On 13 September 2021, the eve of the United Nations General Assembly, an open letter signed by 2185 scientists and academics from 81 countries was delivered to UN member state governments, demanding a Fossil Fuel Non-Proliferation Treaty (FF-NPT) to tackle the climate crisis at its source: fossil fuels including coal, oil, and gas.
The open letter calls on governments around the world to adopt and implement a Fossil Fuel Non-Proliferation Treaty, as a matter of urgency, to protect our human beings’ and future generations’ lives and livelihoods through a global, equitable phase out of fossil fuels, in line with the scientific consensus to not exceed 1.5ºC of climate warming.
At the same time, a new website – fossifueltreaty.org – was launched to collect signatures for endorsing the Fossil Fuel Non-Proliferation Treaty. So far, more than 132,700 individuals, 101 Nobel Laureates, and over 700 civic society organizations have signed to endorse the Fossil Fuel Non-Proliferation Treaty and call on world leaders to end fossil fuel expansion.

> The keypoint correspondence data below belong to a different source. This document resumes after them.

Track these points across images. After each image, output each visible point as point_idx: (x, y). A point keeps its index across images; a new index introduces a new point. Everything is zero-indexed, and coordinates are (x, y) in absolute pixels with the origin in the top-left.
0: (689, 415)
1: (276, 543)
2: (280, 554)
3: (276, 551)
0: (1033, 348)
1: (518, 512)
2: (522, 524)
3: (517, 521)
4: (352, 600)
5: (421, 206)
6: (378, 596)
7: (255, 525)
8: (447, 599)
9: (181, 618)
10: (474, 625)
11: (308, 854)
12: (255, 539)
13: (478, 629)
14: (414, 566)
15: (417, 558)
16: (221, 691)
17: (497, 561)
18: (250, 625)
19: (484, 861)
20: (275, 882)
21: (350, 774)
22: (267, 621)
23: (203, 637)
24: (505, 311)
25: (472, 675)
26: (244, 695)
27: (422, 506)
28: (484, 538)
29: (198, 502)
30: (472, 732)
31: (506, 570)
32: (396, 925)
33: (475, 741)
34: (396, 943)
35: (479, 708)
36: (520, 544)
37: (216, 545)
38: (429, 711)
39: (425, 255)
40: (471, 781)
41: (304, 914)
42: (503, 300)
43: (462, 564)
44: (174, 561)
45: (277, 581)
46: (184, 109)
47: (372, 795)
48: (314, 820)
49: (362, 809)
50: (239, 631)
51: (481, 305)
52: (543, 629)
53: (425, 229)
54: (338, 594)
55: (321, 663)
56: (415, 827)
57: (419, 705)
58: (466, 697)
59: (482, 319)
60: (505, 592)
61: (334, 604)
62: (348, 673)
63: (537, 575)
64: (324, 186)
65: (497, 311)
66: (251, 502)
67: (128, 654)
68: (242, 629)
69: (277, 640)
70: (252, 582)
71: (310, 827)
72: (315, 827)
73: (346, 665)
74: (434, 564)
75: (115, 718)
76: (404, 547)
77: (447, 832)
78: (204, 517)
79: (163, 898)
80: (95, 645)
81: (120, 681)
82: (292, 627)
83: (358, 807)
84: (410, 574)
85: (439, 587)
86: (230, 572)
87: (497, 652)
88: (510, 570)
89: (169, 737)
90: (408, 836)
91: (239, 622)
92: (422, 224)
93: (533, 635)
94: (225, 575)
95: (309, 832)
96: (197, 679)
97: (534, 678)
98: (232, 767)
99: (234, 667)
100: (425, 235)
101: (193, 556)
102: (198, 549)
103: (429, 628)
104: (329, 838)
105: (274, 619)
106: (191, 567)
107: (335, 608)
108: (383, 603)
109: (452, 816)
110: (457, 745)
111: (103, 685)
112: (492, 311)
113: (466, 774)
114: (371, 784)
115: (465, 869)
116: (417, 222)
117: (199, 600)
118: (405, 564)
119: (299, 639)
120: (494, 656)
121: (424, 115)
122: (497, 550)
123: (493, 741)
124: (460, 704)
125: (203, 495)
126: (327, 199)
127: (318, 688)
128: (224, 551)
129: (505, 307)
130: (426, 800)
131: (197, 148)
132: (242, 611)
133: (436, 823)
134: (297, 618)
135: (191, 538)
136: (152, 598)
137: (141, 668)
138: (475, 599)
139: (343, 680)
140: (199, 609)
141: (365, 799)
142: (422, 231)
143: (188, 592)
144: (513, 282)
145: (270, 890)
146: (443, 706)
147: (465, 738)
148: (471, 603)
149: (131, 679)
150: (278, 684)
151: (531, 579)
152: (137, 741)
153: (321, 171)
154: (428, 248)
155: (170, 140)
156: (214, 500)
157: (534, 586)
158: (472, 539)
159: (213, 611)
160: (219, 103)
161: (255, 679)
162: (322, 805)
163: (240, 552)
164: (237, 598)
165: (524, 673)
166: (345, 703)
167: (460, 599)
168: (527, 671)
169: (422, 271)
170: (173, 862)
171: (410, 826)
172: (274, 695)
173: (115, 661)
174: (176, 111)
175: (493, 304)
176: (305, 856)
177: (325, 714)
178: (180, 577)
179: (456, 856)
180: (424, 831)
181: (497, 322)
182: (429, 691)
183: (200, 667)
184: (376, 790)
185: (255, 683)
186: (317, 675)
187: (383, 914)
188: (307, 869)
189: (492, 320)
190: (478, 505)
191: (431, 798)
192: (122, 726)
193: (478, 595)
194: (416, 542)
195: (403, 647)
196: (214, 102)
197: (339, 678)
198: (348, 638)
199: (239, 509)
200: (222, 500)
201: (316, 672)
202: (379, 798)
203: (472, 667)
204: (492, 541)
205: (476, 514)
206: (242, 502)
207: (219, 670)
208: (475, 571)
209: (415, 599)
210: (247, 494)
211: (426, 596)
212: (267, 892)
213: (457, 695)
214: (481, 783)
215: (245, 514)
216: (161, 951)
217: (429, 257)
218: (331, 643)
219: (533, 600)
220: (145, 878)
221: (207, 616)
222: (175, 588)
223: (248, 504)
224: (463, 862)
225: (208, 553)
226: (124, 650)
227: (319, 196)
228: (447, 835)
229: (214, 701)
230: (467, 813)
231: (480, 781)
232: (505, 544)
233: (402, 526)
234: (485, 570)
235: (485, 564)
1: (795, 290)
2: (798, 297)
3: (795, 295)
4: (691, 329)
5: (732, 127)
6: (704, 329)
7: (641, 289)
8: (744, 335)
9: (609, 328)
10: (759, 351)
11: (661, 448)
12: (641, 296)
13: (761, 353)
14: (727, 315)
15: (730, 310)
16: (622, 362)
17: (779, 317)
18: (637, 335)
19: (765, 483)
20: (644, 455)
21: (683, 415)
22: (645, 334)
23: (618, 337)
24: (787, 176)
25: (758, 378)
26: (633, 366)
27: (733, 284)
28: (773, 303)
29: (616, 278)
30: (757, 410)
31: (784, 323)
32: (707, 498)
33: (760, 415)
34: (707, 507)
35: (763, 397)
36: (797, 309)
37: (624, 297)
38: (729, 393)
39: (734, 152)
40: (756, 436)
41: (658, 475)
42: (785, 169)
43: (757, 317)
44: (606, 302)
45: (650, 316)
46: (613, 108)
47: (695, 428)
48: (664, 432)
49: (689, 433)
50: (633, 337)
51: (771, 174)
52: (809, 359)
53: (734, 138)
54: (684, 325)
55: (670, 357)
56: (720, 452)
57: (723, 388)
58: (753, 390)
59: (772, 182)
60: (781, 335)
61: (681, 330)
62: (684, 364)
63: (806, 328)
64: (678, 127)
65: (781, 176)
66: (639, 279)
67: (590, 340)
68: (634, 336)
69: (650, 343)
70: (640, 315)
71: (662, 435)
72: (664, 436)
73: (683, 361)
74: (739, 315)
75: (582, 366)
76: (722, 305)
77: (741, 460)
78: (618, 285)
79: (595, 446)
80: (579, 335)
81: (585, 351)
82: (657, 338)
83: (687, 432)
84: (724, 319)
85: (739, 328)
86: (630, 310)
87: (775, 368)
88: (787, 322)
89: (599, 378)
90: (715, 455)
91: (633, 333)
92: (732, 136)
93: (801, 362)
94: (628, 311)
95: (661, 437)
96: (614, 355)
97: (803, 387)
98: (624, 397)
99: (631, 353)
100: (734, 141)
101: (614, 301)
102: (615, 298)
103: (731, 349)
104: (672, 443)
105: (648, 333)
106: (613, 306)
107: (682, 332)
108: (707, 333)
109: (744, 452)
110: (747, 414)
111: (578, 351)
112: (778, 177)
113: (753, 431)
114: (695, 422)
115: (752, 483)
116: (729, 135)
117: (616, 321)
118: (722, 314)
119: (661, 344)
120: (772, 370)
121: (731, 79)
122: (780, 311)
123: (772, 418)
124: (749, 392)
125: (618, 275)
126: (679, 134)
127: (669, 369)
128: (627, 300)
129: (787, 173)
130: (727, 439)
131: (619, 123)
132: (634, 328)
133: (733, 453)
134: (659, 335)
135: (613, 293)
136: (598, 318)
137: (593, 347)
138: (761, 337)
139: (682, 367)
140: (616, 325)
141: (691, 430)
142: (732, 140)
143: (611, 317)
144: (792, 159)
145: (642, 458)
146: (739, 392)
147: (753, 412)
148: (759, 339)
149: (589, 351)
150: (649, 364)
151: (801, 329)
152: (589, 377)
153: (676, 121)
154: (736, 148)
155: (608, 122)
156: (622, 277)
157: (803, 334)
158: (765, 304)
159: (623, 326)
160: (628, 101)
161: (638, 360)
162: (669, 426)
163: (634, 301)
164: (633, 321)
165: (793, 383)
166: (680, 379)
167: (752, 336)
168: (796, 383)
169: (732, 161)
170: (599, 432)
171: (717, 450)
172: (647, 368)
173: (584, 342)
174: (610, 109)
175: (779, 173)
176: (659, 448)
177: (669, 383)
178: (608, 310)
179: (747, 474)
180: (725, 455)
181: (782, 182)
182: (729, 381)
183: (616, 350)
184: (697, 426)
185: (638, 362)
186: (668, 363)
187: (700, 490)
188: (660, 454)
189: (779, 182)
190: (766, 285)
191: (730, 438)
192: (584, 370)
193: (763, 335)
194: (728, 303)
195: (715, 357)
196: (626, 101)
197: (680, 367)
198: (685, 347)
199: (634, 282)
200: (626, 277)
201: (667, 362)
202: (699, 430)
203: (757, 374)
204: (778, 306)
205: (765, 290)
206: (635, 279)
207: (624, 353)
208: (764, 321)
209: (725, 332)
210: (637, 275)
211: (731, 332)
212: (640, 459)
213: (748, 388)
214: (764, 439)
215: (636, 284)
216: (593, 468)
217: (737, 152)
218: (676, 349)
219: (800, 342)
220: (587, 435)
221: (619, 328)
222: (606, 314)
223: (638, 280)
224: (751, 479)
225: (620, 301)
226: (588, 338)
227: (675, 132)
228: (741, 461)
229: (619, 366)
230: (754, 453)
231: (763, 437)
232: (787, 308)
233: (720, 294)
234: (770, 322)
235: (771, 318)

What is the proposed Fossil Fuel Non-Proliferation Treaty?
The proposed Fossil Fuel Non-Proliferation Treaty is a bold new concept and framework to tackle the climate crisis at a global level from supply-side of fossil fuels: phase out coal, oil, and gas faster, fairly, and forever. It is based on the experience of a similar global Treaty – the Nuclear Non-proliferation Treaty, which was agreed just over 50 years ago between 1965 and 1968.

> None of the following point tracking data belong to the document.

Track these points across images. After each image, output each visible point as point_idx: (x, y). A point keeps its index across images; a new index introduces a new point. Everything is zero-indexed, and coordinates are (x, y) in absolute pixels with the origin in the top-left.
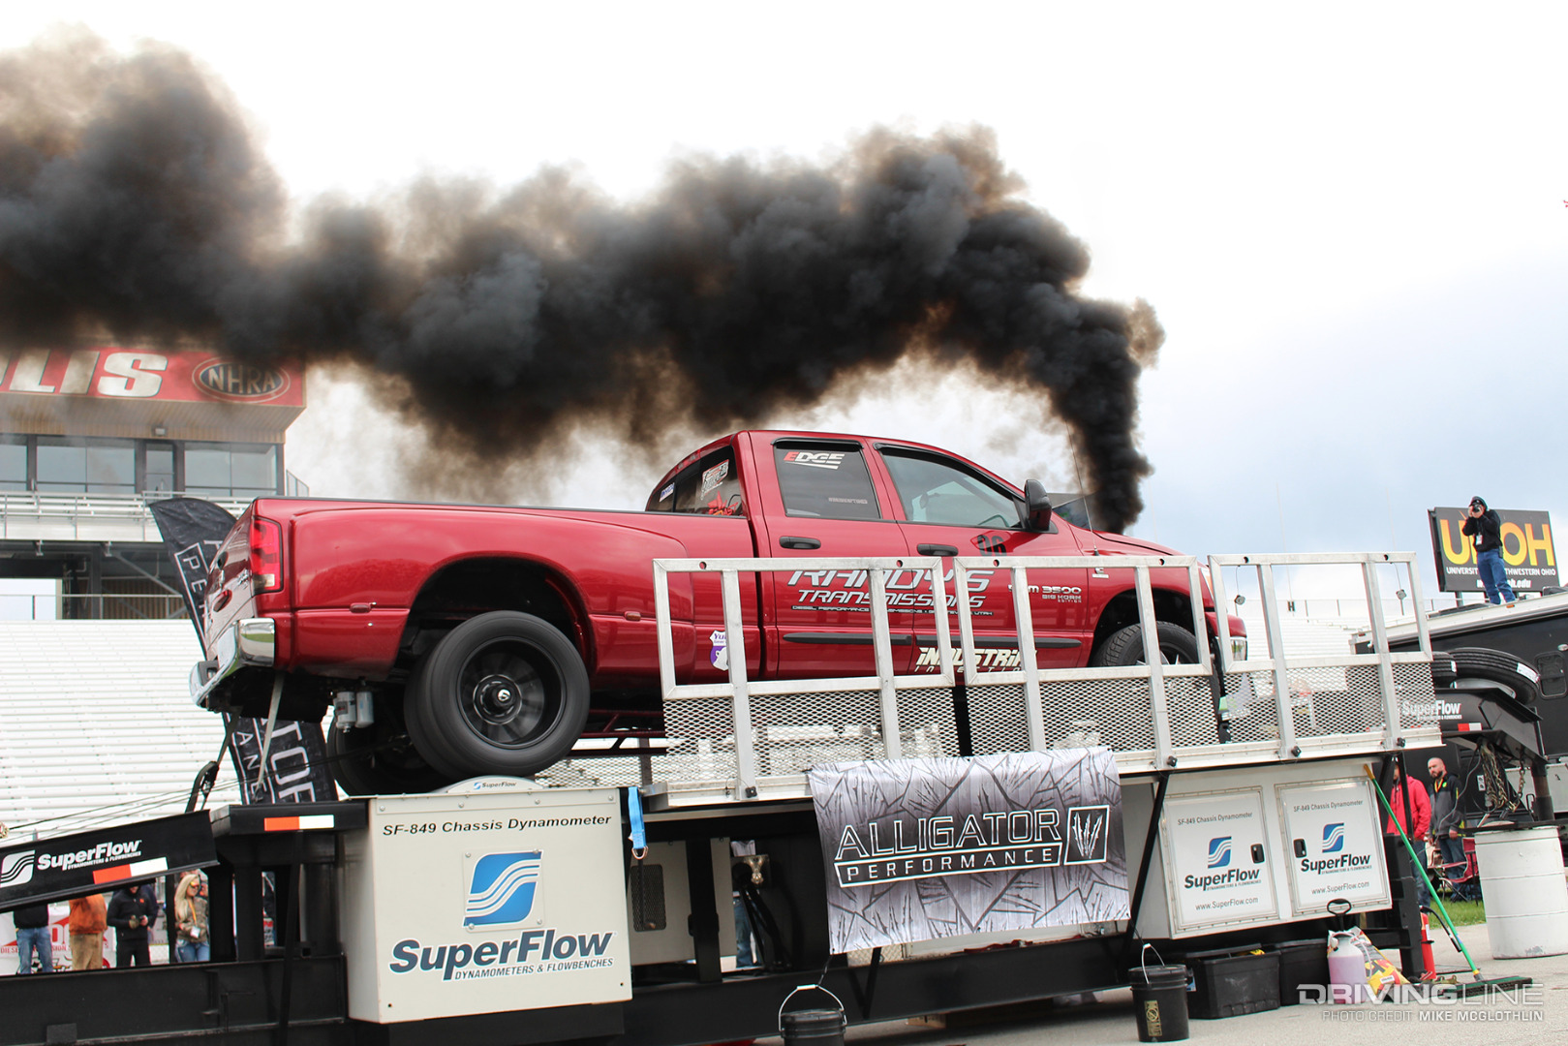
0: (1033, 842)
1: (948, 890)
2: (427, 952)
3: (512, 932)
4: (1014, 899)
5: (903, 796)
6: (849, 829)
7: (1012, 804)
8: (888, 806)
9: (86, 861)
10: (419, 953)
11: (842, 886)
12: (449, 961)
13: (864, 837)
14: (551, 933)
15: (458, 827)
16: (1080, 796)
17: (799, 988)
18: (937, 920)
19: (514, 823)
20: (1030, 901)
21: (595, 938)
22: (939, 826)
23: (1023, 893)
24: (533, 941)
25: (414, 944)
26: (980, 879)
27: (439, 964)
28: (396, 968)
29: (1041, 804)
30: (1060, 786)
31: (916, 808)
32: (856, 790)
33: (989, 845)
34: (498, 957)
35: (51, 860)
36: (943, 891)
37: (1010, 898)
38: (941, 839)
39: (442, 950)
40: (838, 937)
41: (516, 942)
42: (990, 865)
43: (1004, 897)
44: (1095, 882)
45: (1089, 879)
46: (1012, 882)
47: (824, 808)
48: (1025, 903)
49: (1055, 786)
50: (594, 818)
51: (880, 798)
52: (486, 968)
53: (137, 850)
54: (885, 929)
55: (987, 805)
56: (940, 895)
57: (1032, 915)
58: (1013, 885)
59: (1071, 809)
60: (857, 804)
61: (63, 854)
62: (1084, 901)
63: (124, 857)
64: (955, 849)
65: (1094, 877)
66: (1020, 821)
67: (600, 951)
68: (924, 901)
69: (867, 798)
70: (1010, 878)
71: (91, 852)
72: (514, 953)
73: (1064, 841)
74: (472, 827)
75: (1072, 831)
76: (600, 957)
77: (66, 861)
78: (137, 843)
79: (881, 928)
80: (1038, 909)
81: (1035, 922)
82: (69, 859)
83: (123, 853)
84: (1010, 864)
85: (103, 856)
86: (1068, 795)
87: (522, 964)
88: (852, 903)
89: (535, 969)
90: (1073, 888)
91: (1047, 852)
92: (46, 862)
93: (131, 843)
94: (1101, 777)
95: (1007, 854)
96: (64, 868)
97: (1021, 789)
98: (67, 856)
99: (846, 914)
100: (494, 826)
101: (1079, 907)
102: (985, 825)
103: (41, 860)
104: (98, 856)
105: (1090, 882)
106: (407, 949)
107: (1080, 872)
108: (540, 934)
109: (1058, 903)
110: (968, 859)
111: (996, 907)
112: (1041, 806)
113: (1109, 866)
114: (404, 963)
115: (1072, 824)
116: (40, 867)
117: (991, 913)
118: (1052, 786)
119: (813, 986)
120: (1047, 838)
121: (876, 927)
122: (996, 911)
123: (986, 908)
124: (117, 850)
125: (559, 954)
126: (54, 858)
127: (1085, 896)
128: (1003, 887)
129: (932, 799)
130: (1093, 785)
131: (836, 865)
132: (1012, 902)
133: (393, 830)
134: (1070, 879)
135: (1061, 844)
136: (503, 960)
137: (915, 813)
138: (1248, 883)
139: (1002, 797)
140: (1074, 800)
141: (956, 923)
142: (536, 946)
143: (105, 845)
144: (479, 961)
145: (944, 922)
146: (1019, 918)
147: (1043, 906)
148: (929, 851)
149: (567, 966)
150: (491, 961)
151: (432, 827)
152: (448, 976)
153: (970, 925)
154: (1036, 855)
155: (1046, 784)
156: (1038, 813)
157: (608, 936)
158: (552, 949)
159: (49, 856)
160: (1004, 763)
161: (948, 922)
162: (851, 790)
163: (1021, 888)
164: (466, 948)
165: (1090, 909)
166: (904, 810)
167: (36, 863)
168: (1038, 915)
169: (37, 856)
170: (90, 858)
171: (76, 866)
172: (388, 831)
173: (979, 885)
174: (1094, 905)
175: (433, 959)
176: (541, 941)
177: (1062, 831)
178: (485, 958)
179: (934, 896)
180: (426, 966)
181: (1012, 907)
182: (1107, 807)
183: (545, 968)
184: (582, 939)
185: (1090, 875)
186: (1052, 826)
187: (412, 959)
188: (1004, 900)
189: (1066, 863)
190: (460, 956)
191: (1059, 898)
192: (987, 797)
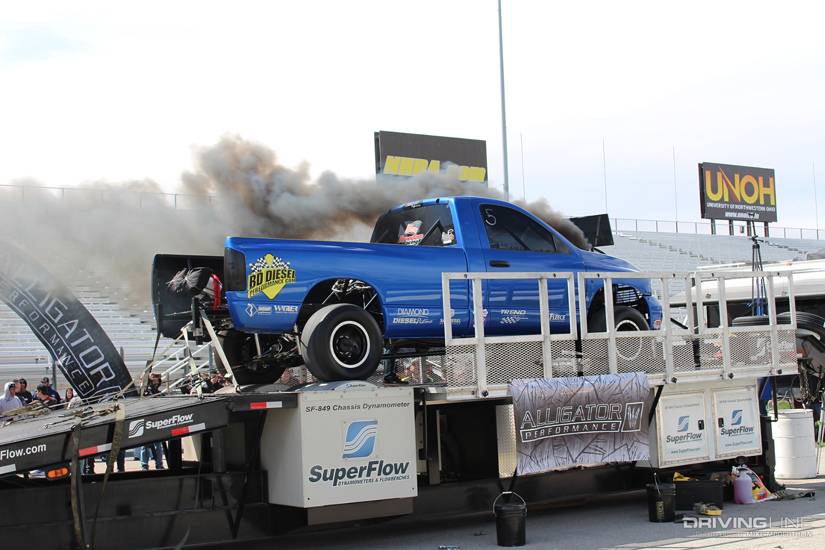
0: (607, 420)
1: (565, 442)
2: (326, 471)
3: (364, 462)
4: (594, 447)
5: (552, 396)
6: (528, 413)
7: (599, 400)
8: (546, 401)
9: (168, 424)
10: (322, 472)
11: (523, 442)
12: (336, 476)
13: (534, 417)
14: (382, 462)
15: (340, 408)
16: (631, 397)
17: (503, 493)
18: (559, 457)
19: (365, 406)
20: (602, 449)
21: (402, 464)
22: (566, 411)
23: (599, 445)
24: (373, 466)
25: (320, 468)
26: (580, 437)
27: (331, 478)
28: (312, 480)
29: (614, 401)
30: (623, 392)
31: (557, 402)
32: (532, 393)
33: (586, 421)
34: (358, 474)
35: (151, 424)
36: (563, 443)
37: (592, 447)
38: (566, 417)
39: (333, 470)
40: (520, 467)
41: (366, 466)
42: (585, 430)
43: (590, 446)
44: (635, 441)
45: (632, 439)
46: (594, 439)
47: (517, 402)
48: (599, 449)
49: (621, 393)
50: (402, 403)
51: (543, 398)
52: (352, 480)
53: (191, 419)
54: (538, 462)
55: (589, 400)
56: (561, 445)
57: (602, 455)
58: (595, 440)
59: (627, 404)
60: (532, 400)
61: (157, 421)
62: (628, 450)
63: (185, 422)
64: (571, 422)
65: (635, 439)
66: (603, 409)
67: (403, 472)
68: (555, 448)
69: (537, 398)
70: (594, 437)
71: (170, 420)
72: (365, 472)
73: (622, 420)
74: (347, 408)
75: (627, 414)
76: (403, 475)
77: (158, 425)
78: (191, 415)
79: (536, 462)
80: (605, 453)
81: (603, 459)
82: (160, 423)
83: (185, 420)
84: (595, 430)
85: (176, 422)
86: (626, 397)
87: (369, 478)
88: (527, 450)
89: (374, 480)
90: (624, 443)
91: (613, 425)
92: (149, 425)
93: (189, 415)
94: (641, 387)
95: (594, 425)
96: (158, 428)
97: (605, 393)
98: (159, 422)
99: (524, 456)
100: (357, 407)
101: (626, 453)
102: (586, 410)
103: (147, 424)
104: (173, 422)
105: (633, 441)
106: (316, 470)
107: (629, 436)
108: (376, 463)
109: (615, 450)
110: (576, 427)
111: (585, 451)
112: (614, 402)
113: (641, 433)
114: (315, 477)
115: (627, 412)
116: (147, 428)
117: (583, 454)
118: (620, 392)
119: (511, 492)
120: (615, 418)
121: (534, 462)
122: (585, 453)
123: (581, 451)
124: (182, 419)
125: (385, 473)
126: (153, 423)
127: (629, 448)
128: (590, 441)
129: (565, 398)
130: (637, 391)
131: (521, 431)
132: (593, 449)
133: (310, 409)
134: (623, 439)
135: (621, 421)
136: (360, 476)
137: (556, 405)
138: (696, 440)
139: (596, 397)
140: (629, 399)
141: (566, 458)
142: (375, 469)
143: (176, 416)
144: (349, 477)
145: (562, 458)
146: (595, 458)
147: (608, 452)
148: (560, 423)
149: (389, 479)
150: (355, 476)
151: (328, 407)
152: (335, 484)
153: (572, 459)
154: (608, 427)
155: (617, 391)
156: (612, 406)
157: (407, 464)
158: (382, 471)
159: (150, 422)
160: (598, 380)
161: (563, 458)
162: (529, 393)
163: (598, 442)
164: (343, 470)
165: (631, 454)
166: (552, 403)
167: (145, 426)
168: (605, 455)
169: (145, 422)
170: (170, 423)
171: (163, 427)
172: (308, 410)
173: (579, 440)
174: (633, 452)
175: (328, 476)
176: (377, 466)
177: (622, 414)
178: (352, 475)
179: (559, 445)
180: (325, 479)
181: (593, 451)
182: (643, 403)
183: (379, 480)
184: (396, 465)
185: (633, 438)
186: (618, 412)
187: (319, 475)
188: (590, 448)
189: (622, 431)
190: (340, 474)
191: (616, 448)
192: (589, 397)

According to its designers, the intended Fossil Fuel Non-Proliferation Treaty consists of three key pillars: non-proliferation, disarmament, and peaceful use. In other words, as stated in the open letter, the proposed Fossil Fuel Non-Proliferation Treaty includes a binding of three plans:
- End new expansion of fossil fuel production,
- Phase out existing production of fossil fuels, and
- Invest in a transformational plan to ensure 100% access to renewable energy.

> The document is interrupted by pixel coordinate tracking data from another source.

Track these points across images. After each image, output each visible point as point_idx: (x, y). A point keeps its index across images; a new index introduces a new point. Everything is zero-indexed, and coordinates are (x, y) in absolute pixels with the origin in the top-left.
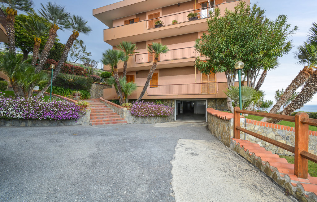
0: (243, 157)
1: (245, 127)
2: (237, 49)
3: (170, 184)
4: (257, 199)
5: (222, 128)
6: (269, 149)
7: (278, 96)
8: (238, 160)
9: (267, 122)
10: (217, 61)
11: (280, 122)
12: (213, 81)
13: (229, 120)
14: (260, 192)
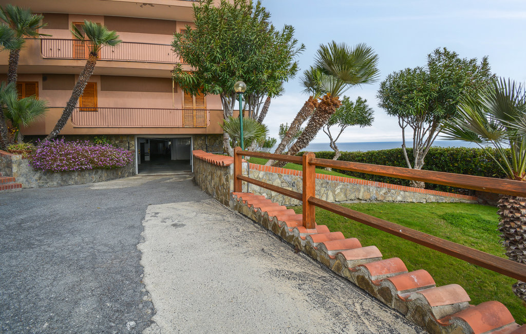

Who proposed the Fossil Fuel Non-Proliferation Treaty?
The Fossil Fuel Non-Proliferation Treaty initiative was originally proposed in a policy paper entitled “Towards a fossil fuel non-proliferation treaty”, which was published in the journal Climate Policy in 2020 (VOL 20, No. 8, 1043-1054). The paper was coauthored by Peter Newell and Andrew Simms – two researchers from the University of Sussex, UK.
In the paper, the authors have not only explained the need for such a treaty and its overall aims, but also proposed both a process and principles for the sequencing of efforts across fuel types and regions based on equity and justice. They have also discussed the form an FF-NPT could take, and the key challenges it would have to overcome.
The endorsement campaign for a Fossil Fuel Non-Proliferation Treaty was initiated and coordinated by a non-profit organization, Stand.earth – a grassroots environmental organization with offices in the United States and Canada.
Why do we need a Fossil Fuel Non-Proliferation Treaty?
As stated in the open letter and the policy paper, a Fossil Fuel Non-Proliferation Treaty is imperatively needed for the following reasons:
- The scientific consensus is clear that global climate crisis is the greatest threat to human civilization and nature at present.
- The burning of fossil fuels – coal, oil, and gas – is the greatest contributor to climate change, responsible for almost 80% of carbon dioxide emissions annually. In addition, air pollution caused by fossil fuels was responsible for almost 1 in 5 deaths worldwide in recent years.
- To keep climate warming to below the temperature goal of 1.5ºC, as reflected in the IPCC’s special report, global greenhouse gas emissions need to be at least 45% lower by 2030. This requires an average decline in fossil fuel production of at least 6% per year between 2020-2030. However, the global fossil fuel industry is planning to increase production by 2% per year.
- The current dominant approach to tackling climate change focuses on policies that restrict the demand for fossil fuels and increase the supply of renewable energy. So far, there has been limited focus on policies aimed at constraining the production and supply of fossil fuels at the source.
- “The only way we will meet our Paris Agreement goals and transition to a net zero economy is by pulling out of fossil fuels now.”